Pull each line containing "HoleType" out of the data and copy it.

DATASET RECORDS:
▬▬▬
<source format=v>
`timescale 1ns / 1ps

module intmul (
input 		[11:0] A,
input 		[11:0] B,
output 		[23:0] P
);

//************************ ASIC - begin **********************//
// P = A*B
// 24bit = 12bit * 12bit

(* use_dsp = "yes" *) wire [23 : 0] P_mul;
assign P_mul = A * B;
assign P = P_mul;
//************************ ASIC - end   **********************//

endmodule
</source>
▬▬▬
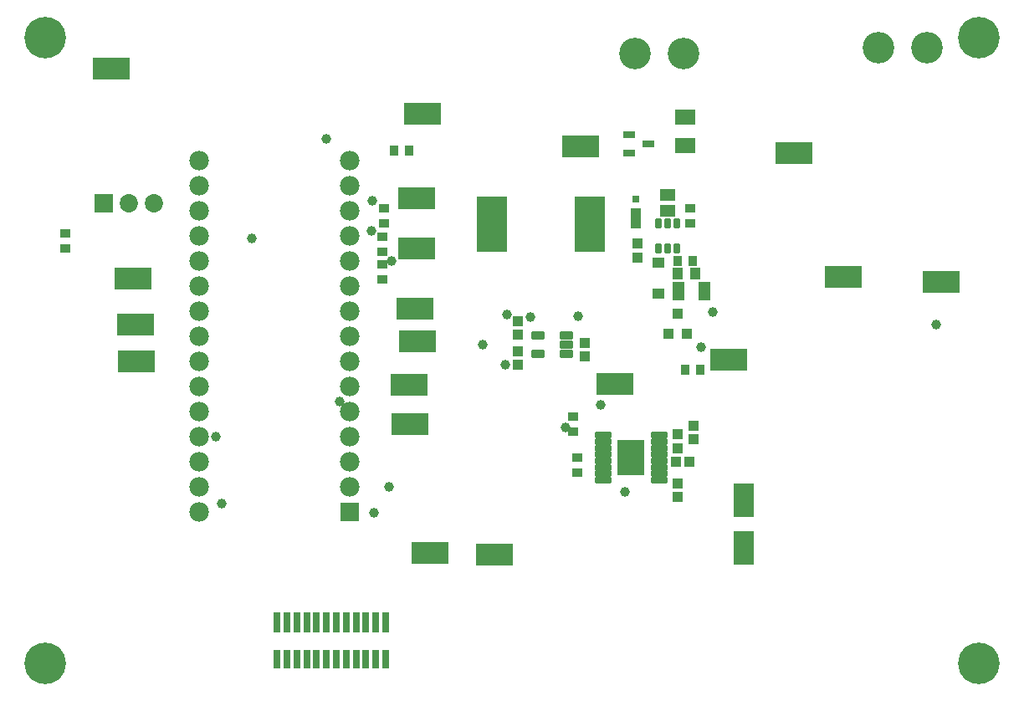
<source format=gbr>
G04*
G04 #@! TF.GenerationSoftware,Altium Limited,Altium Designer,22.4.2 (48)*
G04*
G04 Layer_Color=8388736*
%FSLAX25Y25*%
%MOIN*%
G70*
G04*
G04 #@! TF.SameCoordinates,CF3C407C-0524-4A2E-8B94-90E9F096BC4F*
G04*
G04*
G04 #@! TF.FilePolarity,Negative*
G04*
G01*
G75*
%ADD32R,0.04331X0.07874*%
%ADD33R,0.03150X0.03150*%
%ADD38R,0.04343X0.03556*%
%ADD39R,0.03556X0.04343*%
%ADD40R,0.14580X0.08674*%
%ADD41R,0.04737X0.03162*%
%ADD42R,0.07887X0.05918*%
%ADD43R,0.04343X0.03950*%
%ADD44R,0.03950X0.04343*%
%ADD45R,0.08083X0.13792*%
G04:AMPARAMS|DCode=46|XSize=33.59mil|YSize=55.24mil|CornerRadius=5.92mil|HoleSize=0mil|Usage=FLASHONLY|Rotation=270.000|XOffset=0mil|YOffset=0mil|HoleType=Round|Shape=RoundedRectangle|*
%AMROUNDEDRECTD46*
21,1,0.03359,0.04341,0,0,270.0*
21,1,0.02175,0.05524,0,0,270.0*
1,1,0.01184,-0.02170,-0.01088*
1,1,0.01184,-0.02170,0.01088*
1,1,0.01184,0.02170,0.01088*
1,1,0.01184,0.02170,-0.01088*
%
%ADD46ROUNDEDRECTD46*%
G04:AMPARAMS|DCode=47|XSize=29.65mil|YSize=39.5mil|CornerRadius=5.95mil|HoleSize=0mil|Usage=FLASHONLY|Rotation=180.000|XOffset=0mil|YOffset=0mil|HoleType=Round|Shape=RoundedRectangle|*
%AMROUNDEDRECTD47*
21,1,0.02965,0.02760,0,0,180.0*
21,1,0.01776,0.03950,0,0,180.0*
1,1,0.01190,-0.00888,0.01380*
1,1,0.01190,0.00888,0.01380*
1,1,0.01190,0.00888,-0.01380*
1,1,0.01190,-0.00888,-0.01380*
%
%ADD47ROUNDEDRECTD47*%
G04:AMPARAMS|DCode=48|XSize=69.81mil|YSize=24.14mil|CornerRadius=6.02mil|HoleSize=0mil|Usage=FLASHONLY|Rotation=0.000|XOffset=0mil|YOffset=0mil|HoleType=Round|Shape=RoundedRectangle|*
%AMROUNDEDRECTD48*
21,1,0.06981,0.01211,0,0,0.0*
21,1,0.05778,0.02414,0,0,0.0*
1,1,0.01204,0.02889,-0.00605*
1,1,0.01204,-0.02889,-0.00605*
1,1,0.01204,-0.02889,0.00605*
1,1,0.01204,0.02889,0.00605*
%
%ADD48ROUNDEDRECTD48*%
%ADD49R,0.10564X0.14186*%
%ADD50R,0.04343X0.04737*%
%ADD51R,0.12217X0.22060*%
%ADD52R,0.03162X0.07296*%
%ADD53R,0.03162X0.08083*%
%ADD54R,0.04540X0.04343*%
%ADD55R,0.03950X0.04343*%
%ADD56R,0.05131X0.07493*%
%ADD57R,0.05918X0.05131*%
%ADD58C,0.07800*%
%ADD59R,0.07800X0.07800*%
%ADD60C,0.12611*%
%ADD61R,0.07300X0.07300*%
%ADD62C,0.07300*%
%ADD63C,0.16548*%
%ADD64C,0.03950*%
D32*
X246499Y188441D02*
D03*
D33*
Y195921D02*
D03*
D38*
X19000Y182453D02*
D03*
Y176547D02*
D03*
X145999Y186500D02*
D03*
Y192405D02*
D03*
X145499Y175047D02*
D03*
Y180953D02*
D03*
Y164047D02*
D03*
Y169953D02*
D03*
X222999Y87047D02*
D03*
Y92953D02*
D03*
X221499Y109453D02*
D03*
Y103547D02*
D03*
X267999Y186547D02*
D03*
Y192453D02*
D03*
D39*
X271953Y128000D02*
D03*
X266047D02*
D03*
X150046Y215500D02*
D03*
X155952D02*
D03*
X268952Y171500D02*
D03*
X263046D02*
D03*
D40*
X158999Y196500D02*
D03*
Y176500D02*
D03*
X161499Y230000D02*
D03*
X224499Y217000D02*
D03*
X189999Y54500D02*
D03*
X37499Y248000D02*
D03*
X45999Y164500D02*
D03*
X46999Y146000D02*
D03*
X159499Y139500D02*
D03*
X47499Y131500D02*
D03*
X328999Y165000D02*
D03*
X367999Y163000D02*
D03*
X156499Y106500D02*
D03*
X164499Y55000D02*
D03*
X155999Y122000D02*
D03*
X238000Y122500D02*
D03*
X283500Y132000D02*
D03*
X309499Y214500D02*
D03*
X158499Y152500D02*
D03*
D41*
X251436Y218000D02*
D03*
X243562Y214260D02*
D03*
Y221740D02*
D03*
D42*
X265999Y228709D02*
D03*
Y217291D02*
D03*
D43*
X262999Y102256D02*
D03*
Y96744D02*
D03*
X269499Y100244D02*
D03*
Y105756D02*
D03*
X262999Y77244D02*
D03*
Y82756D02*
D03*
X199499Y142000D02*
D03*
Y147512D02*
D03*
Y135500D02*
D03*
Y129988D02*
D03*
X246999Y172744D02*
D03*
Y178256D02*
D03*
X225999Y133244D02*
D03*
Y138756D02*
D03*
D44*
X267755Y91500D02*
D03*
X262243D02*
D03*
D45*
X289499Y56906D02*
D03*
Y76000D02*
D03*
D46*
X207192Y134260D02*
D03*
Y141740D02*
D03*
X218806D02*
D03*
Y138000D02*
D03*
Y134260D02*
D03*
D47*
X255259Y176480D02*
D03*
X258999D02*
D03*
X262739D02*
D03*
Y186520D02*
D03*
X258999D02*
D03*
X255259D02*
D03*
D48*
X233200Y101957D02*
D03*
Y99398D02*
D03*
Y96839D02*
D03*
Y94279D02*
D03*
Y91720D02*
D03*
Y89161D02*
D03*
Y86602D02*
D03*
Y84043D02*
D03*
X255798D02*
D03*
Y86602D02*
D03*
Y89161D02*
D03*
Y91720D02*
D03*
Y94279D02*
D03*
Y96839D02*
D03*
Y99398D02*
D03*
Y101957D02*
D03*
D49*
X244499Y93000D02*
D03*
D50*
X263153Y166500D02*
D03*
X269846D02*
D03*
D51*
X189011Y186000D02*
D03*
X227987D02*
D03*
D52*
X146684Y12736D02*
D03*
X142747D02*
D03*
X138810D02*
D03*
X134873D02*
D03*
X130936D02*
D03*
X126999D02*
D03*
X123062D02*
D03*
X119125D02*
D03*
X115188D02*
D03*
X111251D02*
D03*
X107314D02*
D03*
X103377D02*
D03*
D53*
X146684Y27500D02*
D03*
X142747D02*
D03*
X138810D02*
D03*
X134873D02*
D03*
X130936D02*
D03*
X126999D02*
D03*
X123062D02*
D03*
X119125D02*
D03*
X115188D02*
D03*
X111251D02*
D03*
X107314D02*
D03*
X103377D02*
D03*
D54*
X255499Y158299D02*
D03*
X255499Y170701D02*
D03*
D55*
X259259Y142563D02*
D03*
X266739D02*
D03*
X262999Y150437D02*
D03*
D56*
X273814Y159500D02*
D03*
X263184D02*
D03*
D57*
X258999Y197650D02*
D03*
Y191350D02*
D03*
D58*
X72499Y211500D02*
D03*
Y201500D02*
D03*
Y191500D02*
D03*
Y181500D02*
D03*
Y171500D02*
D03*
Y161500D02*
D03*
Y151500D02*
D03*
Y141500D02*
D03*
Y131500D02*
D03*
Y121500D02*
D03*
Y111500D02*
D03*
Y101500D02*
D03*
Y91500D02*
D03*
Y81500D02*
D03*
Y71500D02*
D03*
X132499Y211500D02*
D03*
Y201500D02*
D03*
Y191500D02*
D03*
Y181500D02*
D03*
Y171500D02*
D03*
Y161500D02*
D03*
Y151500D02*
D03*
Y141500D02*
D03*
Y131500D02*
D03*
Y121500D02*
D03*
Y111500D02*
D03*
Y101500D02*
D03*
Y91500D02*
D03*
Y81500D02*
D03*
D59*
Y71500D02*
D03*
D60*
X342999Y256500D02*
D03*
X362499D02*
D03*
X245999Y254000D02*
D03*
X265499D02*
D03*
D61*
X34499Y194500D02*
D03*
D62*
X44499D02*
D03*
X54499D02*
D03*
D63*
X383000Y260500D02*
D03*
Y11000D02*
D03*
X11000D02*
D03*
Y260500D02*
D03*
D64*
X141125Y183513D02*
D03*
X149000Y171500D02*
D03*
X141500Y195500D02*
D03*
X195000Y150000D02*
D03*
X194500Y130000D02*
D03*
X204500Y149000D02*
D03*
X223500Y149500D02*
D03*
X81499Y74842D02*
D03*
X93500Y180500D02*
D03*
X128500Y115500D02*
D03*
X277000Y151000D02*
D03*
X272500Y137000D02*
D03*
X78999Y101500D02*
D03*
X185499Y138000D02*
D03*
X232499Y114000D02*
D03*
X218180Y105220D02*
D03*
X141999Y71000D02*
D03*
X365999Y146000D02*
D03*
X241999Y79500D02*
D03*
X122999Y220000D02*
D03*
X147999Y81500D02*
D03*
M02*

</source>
▬▬▬
ANSWER SPACE:
G04:AMPARAMS|DCode=46|XSize=33.59mil|YSize=55.24mil|CornerRadius=5.92mil|HoleSize=0mil|Usage=FLASHONLY|Rotation=270.000|XOffset=0mil|YOffset=0mil|HoleType=Round|Shape=RoundedRectangle|*
G04:AMPARAMS|DCode=47|XSize=29.65mil|YSize=39.5mil|CornerRadius=5.95mil|HoleSize=0mil|Usage=FLASHONLY|Rotation=180.000|XOffset=0mil|YOffset=0mil|HoleType=Round|Shape=RoundedRectangle|*
G04:AMPARAMS|DCode=48|XSize=69.81mil|YSize=24.14mil|CornerRadius=6.02mil|HoleSize=0mil|Usage=FLASHONLY|Rotation=0.000|XOffset=0mil|YOffset=0mil|HoleType=Round|Shape=RoundedRectangle|*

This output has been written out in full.